Colorectal carcinoma after renal transplantation: Screening looks like a valuable option


C.A.J. Oudmaijer, J.I. Roodnat, J. Kal-van Gestel, I. Lansdorp-Vogelaar, A.J. Hoitsma, T. Luth, J. van de Wetering

Chair(s): Drs. F.E. van Reekum & dr. M.C. Warlé

Wednesday 8 march 2017

17:30 - 17:42h at Johan de Meesterzaal

Categories: Parallel - Klinisch

Parallel session: Parallelsessie VII - Klinisch 2 - Nazorg na orgaantransplantatie


Introduction:
The risk of developing colorectal carcinoma (CRC) is increased after transplantation. Screening for CRC is performed from the age of 55 years in the Netherlands. We investigated the incidence and characteristics of CRC in Dutch renal transplant recipients (RTRs) and evaluated whether and when screening is required after transplantation.

Methods:
After linking the Dutch Organ Transplant Registry (NOTR) with the Dutch Cancer Registration (IKNL), we registered all RTRs who developed CRC. We calculated the incidence rate of CRC in the RTRs in total, per age category, per year after transplantation and per years of immunosuppression, using the incidence in the general population as reference.
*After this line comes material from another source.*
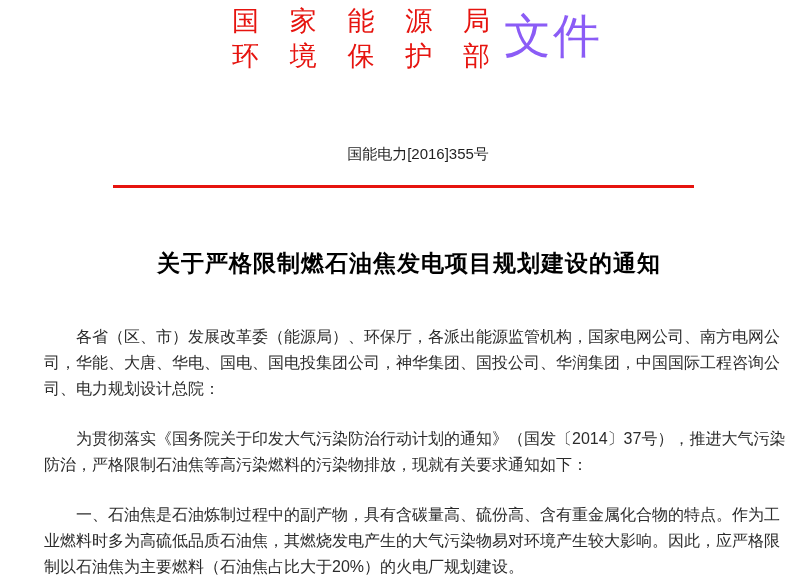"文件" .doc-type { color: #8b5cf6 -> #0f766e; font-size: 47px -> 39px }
Further statistical analysis calculated survival, age at diagnosis and mean time till diagnosis of CRC.

Results:
Between 1968 and October 2014, 21016 renal transplantations were performed in 17771 RTRs in the Netherlands. 198 Patients developed 208 CRCs after transplantation. Overall incidence of CRC in our renal RTRs was increased by a ratio of 2.34 (2.04-2.86). When divided per age group at diagnosis we found significantly increased ratios; 35-39 yrs.: 5.26(1.97-14.03), 45-49 yrs.: 2.48(1.41-4.36) and 50-54 yrs.: 2.38(1.61-3.53), when compared with the general population. The incidence ratio gradually increased along the years of immunosuppression. An exposure of 5 yrs. resulted in a relative risk of 1.4(1.08-1.82), till 4.8(2.59-8.13) after 31-35 years of immunosuppression. RTRs developed CRC at a mean age of 60-64, compared to 70-74 years in the general population. The absolute risk of CRC in RTRs was comparable to that of a 10-year older person in the general population. Median survival time after diagnosis of CRC is 2 years (range 0-19). Using a binary logistic regression, we found that more years of immunosuppression (starting at 1-5 yrs, using 5 year categories) respectively gave a RR of 1.3, 2.3, 2.8, 4.4 and 5.2 of developing CRC. Higher age at transplantation is also associated with increased risks (using categories 26-40, 41-55, 56-70 and 71-100; 1.4, 2.2, 4.0, 5.0 respectively). There was no interaction.

Discussion:
Age at transplantation and years of immunosuppressive treatment significantly increased the incidence for CRC in Dutch RTRs compared with the general population. The absolute risk of CRC in RTRs at the age of 45 years is similar to that of the general population at 55 years, which makes it necessary to start screening 10 years earlier.